Nicholas Gruen (my web buddy in Australia) has given me permission to reproduce his Web 2.0 article on Adam Smith's Moral Sentiments, which I mentioned on Lost Legacy a few days ago.
I consider Nick's articles are excellent introductions to Smith's Moral Sentiments, Smith's least understood book (which is a characteristic it shares with better known, but still very poorly understood other book, Wealth Of Nations:
"When Ross Gittins (presumably a famous Oz MSM columnist),asked me to write a couple of columns in his place as he went on leave I agreed and realised shortly afterwards that they would coincide more or less with the 250th anniversary of the publication of The Theory of Moral Sentiments. So I decided I’d try to write two columns as bookends on Smith and his theory of moral sentiments.
The first one was published a couple of weeks ago second one is in today’s [Sydney Morning Herald] and Age (Melbourne).
Adam Smith and Web 2.0
HISTORY plays tricks on us. The real internet revolution picked up after the internet bubble had burst. And the economist whose framework helps most in thinking about the internet revolution is none other than Adam Smith, who kicked off economics more than 200 years ago.

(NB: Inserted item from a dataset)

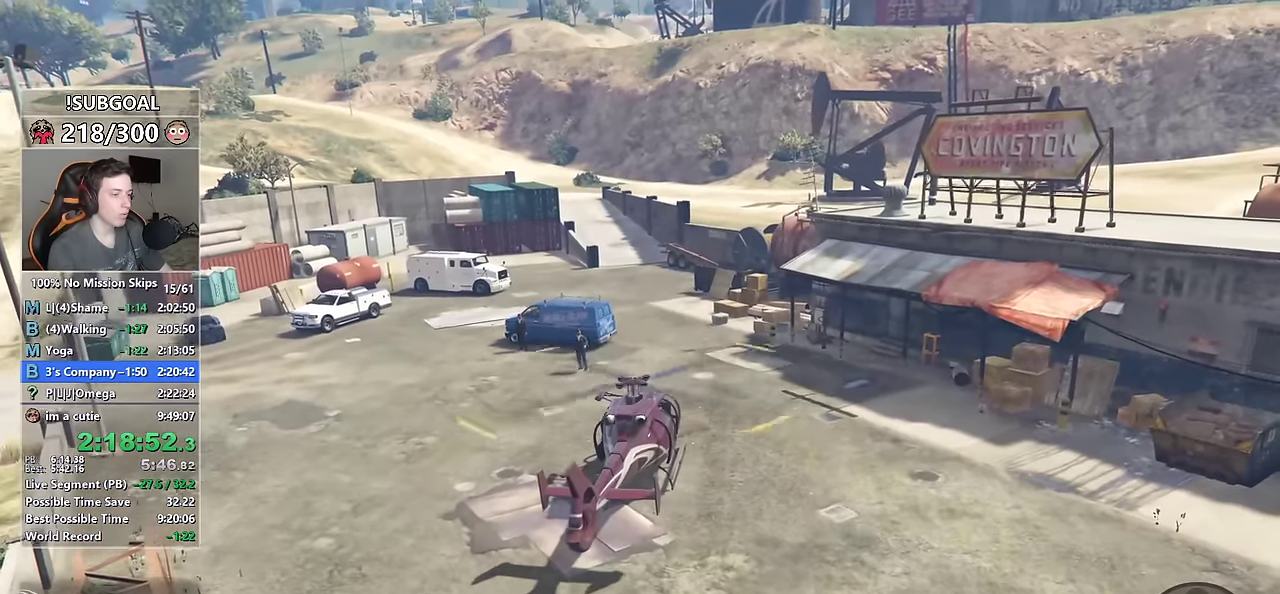
{"keys": ["return"], "mouse": [], "events": [[117, "s", "up"], [167, "return", "down"], [217, "return", "up"], [317, "return", "down"], [400, "return", "up"], [500, "return", "down"]]}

The internet boom involved companies using the net to broadcast to customers — like ads on TV — or to automate the sales process: for instance, with customers booking their own airline tickets or ordering books. Today Web 2.0, or collaborative web, is enabling armies of volunteers to build a better world. Some are building and giving away public goods such as open-source software (Linux and Firefox) and reference resources (Wikipedia). Others provide expert analysis and commentary on blogs, often surpassing professional journalists. Others, such as Facebook, connect people with something in common.
These phenomena can’t be easily explained within economists’ standard framework, in which economic decision-makers are reduced to the ideal type known in the trade as homo economicus. Homo economicus is a pure, calculating egoist optimising his profit or “utility” without regard for others’ views or conduct (except where they’re useful to his ends).
Homo economicus might not explain which films we see or with whom we socialise. But a theory’s job is to highlight some aspects of reality — by leaving out others. When you make investments or haggle for a car or house, you’re probably doing the best homo economicus impression you can.
Even here, however, something’s seriously wrong. We’re socially comparative beings. We care deeply about the conduct, opinions and values of our peers, using comparisons with them to orient our own ideas about what we need or value and how wealthy we want or need to be. As for the subtler aspects of our economy, from the motivation of employees to those amazing things Web 2.0 is bringing forth, well, homo economicus doesn’t seem to get close to what’s going on.
Enter Adam Smith’s Theory of Moral Sentiments, published 250 years ago last month, a book he intended partly as a theoretical foundation for his later economics. As Smith sees it, we begin our lives as blobs of infantile egoism — infans economicus, if you like. But from then on Smith sees the process that we now call socialisation deepening and transforming us.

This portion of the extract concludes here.